TO DO.
Give back exactly the lines from the one holding "Write down a" to the last line of the entries, both included, and nothing more.

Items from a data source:

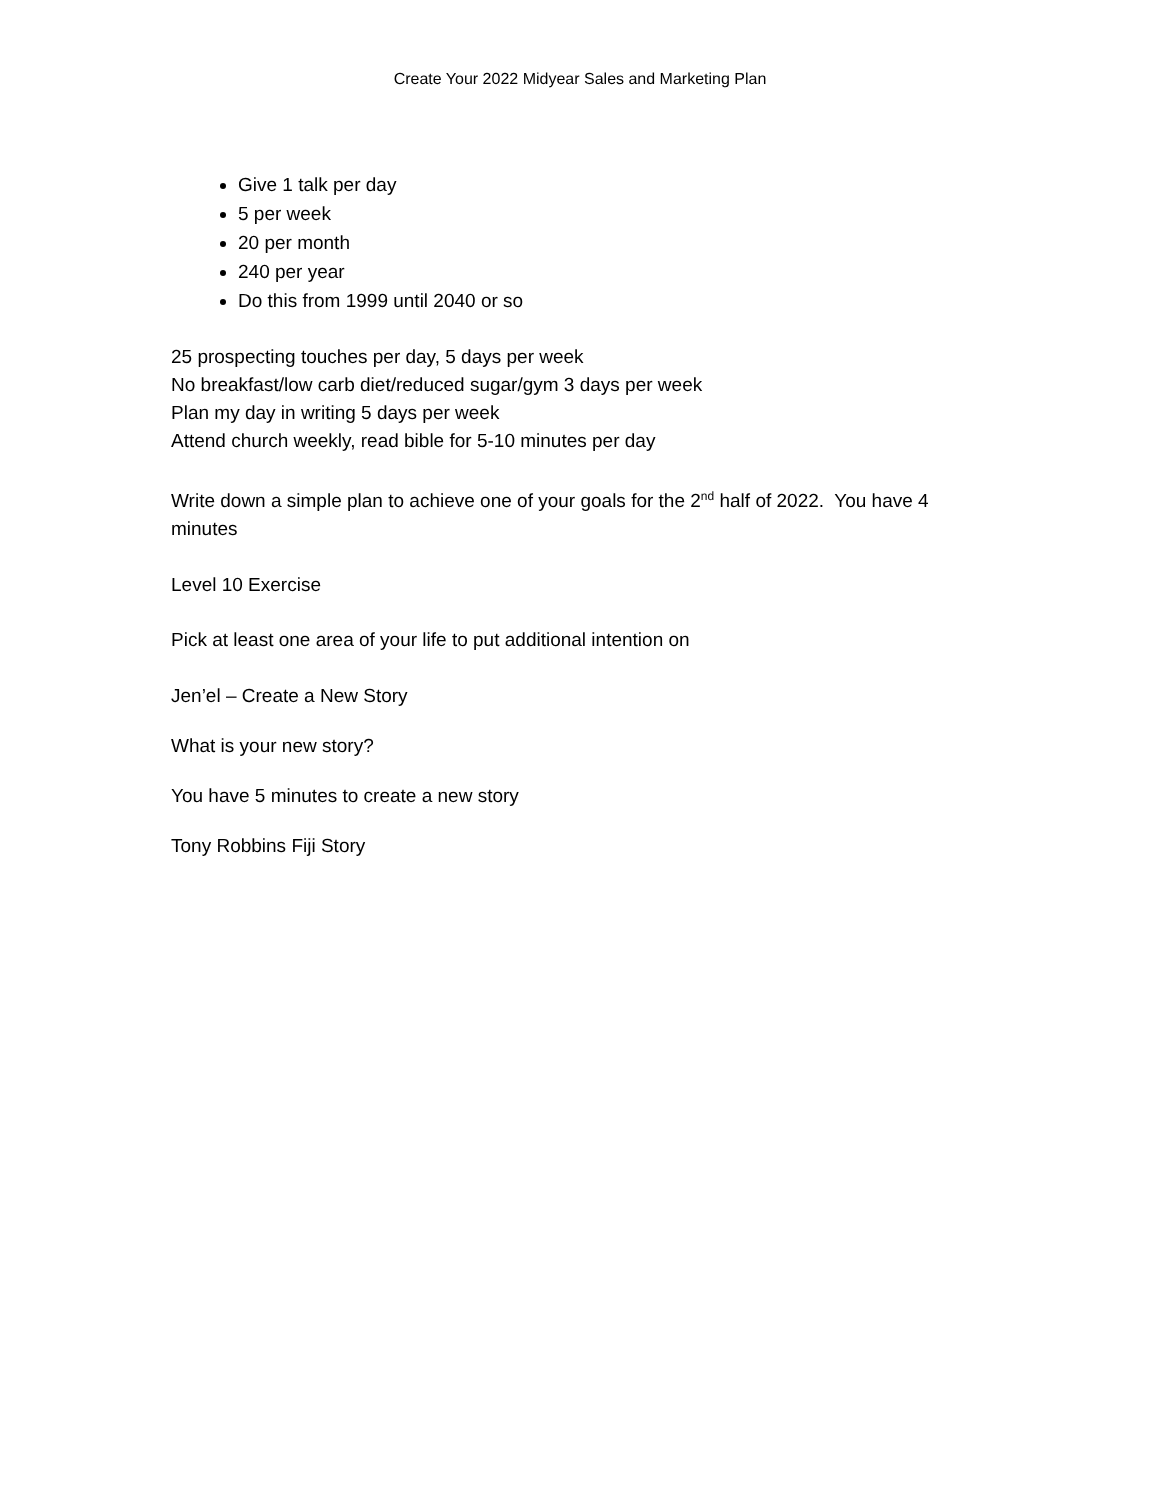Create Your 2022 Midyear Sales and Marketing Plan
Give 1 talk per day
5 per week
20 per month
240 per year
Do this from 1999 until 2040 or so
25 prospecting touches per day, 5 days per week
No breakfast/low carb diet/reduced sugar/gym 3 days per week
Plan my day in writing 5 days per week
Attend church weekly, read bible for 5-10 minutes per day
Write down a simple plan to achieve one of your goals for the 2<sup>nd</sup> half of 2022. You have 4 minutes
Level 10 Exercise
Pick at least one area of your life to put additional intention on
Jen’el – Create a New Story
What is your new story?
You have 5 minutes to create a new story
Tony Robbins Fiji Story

TASK ANSWER.
Write down a simple plan to achieve one of your goals for the 2<sup>nd</sup> half of 2022. You have 4 minutes
Level 10 Exercise
Pick at least one area of your life to put additional intention on
Jen’el – Create a New Story
What is your new story?
You have 5 minutes to create a new story
Tony Robbins Fiji Story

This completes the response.